Pulse has built a product that is optimized for suffering.
Not because anyone is malicious. Because they chose a metric that was measurable, and then forgot to ask what it was actually measuring.
Metrics are lenses, not truths
This is the thing I try to burn into students before we ever talk about North Star frameworks or DAU/MAU ratios: a metric is a lens. It reveals some things and hides others. The moment you forget that, the metric becomes the territory — and the territory quietly rots.
The classic teaching on this is Goodhart's Law: when a measure becomes a target, it ceases to be a good measure. But Goodhart is about gaming. What Pulse illustrates is different. No one is gaming the metric. Everyone is trying their best. The metric is just... the wrong lens.
The dashboard was green because engagement was up. Engagement was up because distress was up. The product had become a very efficient amplifier of anxiety.
The question I can't stop asking
Here's what I find genuinely unsettling about Pulse: it's not a cautionary tale about a hypothetical product. It's a pattern I see everywhere once you start looking.
Social media platforms that optimize for time-on-site, and find that outrage drives the most time. E-commerce recommendation engines that optimize for click-through, and find that novelty drives clicks, so they never show you the product that would actually satisfy you. Productivity apps that optimize for streaks, and find that guilt drives streaks, so people open the app at 11:58pm just to check a box.
The best metric. The worst product.
The puzzle I keep returning to is this: how do you build a measurement system that is honest about what it cannot see? How do you create dashboards that tell you when to be worried even when all the numbers are green?

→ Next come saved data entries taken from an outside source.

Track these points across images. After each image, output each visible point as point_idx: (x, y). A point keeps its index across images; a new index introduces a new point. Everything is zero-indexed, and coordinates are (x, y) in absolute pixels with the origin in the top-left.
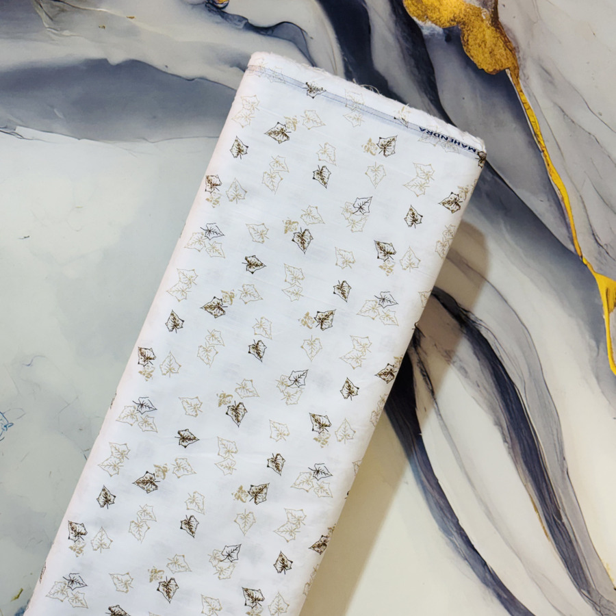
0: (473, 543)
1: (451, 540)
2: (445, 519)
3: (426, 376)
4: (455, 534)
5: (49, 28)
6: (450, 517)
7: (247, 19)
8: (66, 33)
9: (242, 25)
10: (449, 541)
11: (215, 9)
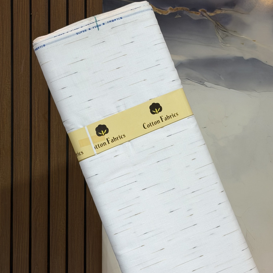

I don't have a complete answer. I have a framework I teach. But the framework is less important than the habit of mind — the practice of always asking: what would the world look like if this metric was lying to me?
That's the question I want product managers to carry into every review meeting, every planning cycle, every feature decision. Not as paranoia. As epistemic hygiene.
The dashboards can be green. The product can be dying. Your job is to know the difference.